Required work:
Please gather every line in the data below that contains the word "present", and copy each of those lines in full.

☆ ☆ ☆ ☆

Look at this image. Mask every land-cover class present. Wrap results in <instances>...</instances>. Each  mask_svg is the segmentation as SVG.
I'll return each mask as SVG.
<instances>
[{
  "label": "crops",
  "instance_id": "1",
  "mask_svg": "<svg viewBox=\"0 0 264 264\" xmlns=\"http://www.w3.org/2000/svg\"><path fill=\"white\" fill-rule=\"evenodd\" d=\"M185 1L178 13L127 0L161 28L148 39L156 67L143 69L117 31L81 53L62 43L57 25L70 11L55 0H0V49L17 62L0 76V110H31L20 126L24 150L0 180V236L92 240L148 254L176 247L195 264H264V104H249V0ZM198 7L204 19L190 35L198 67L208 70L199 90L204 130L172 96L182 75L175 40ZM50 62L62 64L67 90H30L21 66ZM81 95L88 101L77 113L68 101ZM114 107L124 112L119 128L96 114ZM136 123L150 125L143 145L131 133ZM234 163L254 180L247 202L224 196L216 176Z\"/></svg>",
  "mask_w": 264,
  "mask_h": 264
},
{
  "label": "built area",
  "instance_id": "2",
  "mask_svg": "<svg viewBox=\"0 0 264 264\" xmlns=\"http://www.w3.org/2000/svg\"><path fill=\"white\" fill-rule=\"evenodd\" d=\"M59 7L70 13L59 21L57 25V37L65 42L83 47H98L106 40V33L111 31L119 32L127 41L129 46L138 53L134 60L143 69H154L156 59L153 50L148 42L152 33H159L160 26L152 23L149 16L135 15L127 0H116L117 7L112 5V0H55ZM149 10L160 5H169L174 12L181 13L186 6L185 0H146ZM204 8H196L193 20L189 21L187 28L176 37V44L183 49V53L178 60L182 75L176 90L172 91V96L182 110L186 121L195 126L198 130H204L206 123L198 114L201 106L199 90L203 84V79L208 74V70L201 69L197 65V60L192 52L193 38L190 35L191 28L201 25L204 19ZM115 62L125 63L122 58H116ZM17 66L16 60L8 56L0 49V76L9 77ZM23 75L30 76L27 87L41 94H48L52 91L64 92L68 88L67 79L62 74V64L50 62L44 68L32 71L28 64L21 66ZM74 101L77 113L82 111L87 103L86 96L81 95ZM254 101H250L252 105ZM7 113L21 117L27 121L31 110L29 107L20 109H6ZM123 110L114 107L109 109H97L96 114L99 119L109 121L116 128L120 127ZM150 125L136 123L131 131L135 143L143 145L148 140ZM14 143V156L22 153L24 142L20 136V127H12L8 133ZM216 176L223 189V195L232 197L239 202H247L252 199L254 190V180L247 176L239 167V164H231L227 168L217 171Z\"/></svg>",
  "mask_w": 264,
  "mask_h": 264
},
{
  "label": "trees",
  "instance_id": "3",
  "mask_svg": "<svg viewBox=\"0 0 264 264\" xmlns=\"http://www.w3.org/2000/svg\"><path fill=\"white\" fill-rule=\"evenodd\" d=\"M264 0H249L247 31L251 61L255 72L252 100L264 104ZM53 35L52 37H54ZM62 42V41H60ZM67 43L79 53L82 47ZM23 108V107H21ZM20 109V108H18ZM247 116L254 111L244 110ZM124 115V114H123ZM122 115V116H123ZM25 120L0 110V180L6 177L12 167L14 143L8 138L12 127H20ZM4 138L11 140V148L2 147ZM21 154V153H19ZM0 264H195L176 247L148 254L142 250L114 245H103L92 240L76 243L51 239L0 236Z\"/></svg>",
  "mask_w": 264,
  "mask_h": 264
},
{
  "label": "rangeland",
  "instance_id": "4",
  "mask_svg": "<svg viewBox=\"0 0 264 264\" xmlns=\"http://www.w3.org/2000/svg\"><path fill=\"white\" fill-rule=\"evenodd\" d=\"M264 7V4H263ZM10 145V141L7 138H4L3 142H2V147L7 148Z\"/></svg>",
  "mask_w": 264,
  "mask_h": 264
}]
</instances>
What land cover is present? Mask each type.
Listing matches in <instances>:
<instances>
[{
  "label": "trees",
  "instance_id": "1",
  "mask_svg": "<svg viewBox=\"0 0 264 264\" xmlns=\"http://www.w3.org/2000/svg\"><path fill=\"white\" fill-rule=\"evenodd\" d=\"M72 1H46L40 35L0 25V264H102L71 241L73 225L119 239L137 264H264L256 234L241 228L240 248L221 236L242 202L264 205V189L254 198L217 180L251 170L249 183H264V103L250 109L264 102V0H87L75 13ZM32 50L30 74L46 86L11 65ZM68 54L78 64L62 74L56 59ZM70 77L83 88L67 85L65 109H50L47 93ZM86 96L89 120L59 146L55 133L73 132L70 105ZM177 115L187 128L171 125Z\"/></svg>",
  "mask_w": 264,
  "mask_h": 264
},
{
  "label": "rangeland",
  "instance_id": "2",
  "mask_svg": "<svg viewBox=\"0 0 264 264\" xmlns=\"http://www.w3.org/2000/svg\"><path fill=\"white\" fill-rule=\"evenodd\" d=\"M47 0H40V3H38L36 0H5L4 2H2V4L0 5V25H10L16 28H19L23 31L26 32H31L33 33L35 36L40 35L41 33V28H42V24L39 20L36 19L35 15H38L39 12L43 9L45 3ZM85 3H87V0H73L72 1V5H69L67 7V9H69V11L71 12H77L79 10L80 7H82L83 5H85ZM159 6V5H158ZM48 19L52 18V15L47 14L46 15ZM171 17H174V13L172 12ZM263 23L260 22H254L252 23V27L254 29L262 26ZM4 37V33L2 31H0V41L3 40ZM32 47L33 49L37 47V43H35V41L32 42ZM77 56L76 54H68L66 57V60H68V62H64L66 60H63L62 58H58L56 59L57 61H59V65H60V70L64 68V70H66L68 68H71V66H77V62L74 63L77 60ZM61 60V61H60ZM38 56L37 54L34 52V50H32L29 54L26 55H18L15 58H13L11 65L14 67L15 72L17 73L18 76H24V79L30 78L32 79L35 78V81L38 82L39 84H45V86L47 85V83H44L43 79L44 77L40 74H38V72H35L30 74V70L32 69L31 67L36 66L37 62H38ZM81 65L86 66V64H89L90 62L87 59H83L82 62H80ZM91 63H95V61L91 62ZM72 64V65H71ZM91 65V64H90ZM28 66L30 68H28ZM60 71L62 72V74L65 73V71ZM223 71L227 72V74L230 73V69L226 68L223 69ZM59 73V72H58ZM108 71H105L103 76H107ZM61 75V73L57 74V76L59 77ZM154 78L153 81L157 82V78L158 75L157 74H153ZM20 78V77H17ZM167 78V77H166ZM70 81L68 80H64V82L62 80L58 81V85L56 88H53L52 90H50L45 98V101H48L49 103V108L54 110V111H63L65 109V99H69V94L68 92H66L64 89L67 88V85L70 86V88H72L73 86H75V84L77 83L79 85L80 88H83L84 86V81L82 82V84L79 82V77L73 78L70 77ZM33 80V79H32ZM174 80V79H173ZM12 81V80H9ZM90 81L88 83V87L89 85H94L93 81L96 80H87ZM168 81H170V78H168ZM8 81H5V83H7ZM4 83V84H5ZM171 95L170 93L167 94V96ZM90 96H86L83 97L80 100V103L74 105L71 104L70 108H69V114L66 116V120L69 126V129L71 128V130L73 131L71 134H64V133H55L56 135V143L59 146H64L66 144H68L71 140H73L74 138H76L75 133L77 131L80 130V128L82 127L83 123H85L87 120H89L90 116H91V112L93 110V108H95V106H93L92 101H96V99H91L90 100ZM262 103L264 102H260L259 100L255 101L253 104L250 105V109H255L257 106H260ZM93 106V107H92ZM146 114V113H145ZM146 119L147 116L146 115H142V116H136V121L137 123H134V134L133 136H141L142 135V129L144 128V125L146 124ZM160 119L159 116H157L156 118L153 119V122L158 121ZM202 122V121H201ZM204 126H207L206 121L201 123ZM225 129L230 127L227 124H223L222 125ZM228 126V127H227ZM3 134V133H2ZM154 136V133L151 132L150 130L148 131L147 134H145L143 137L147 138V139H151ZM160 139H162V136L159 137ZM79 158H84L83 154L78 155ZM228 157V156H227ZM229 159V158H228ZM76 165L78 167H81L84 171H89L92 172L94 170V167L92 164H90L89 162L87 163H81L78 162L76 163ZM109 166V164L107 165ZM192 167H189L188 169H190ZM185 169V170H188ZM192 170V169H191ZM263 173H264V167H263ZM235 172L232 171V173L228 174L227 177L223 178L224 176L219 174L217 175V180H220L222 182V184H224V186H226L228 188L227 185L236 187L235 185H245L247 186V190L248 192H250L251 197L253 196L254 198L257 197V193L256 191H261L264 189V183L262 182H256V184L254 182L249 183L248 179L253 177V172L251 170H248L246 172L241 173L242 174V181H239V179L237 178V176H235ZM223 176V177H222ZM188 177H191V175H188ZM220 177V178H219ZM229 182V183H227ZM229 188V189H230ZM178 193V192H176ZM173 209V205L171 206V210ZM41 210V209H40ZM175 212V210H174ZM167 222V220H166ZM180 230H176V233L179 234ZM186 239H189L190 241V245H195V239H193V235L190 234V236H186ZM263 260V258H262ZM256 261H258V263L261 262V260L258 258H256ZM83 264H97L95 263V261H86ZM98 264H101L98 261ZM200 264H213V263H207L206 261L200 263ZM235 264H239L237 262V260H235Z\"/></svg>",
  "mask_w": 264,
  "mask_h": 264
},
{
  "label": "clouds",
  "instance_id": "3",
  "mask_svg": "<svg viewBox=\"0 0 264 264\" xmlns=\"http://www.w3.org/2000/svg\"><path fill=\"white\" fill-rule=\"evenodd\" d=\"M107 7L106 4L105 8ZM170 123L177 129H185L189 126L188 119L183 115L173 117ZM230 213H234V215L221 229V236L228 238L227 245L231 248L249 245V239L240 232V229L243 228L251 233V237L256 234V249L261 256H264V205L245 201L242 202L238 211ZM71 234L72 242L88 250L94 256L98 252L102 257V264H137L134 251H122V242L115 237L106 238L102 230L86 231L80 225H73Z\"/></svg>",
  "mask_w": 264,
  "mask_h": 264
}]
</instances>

☆ ☆ ☆ ☆

Task output:
Look at this image. Mask every land-cover class present. Wrap results in <instances>...</instances>. Each  mask_svg is the segmentation as SVG.
What land cover is present? Mask each type.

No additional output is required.